Ketika Rendra Membela Perempuan yang Papa
Oleh Hasan Al Banna
Meski nampak keletihan, Rendra dengan usianya yang
sudah 69 tahun, masih menunjukkan kepaiwaiannya dalam membaca sajak atau yang
dikenal dengan istilah poetery reading yang dipopulerkannya di Indonesia
setelah pulang dari Amerika Serikat. Tidak salah kalau dalam catatan sejarah,
Rendra adalah pembaca sajak yang dibayar termahal. Paling tidak, gambaran
itulah yang terlihat ketika Mas Willy, panggilan kecilnya, membacakan
sajak-sajak panjangnya yang teranyar di Hotel Garuda Plaza Medan dalam
rangkaian acara “Kampanye Budaya Sehat” Jumat, 7 Mei 2004, sekitar pukul 20.00
WIB yang baru lewat. Dalam acara itu turut ditampilkan pertunjukan wayang
plastik, musik, dan talk show dengan nara sumber Rendra dan istrinya Ken
Zuraida.

== PETUNJUK TUGAS ==
Menurut teks tentang Rendra, di hotel mana ia membacakan sajak-sajak panjangnya pada 7 Mei 2004? Catatan di bawah ini diambil dari sumber yang berbeda.

== BAGIAN DATA ==
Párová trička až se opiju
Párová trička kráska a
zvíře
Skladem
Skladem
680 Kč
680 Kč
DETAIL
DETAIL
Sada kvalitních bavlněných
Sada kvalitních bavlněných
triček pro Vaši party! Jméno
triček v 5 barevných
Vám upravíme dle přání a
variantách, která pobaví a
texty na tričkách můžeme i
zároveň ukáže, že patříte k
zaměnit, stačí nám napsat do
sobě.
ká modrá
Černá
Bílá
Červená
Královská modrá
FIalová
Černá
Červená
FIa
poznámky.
--
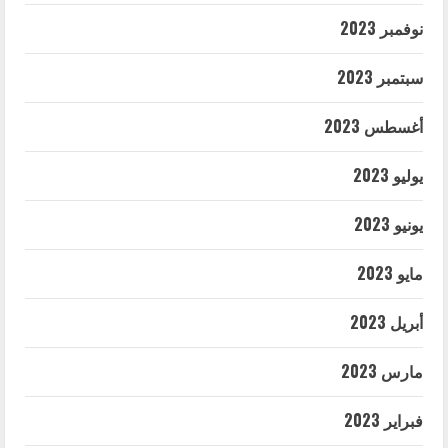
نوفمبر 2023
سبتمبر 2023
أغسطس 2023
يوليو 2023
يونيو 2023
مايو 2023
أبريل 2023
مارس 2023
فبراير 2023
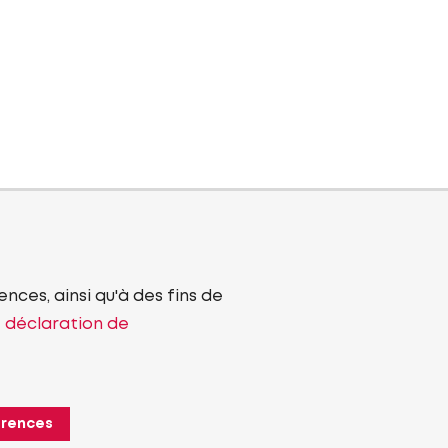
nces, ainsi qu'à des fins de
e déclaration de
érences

== HASIL LATIHAN ==
Di Hotel Garuda Plaza Medan.